■ **Work task**:
Return the records verbatim.

________________________________________

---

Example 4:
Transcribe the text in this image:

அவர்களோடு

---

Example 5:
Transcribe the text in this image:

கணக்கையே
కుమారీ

________________________________________

■ **Solution to this exercise**:
---

Example 4:
Transcribe the text in this image:

அவர்களோடு

---

Example 5:
Transcribe the text in this image:

கணக்கையே
కుమారీ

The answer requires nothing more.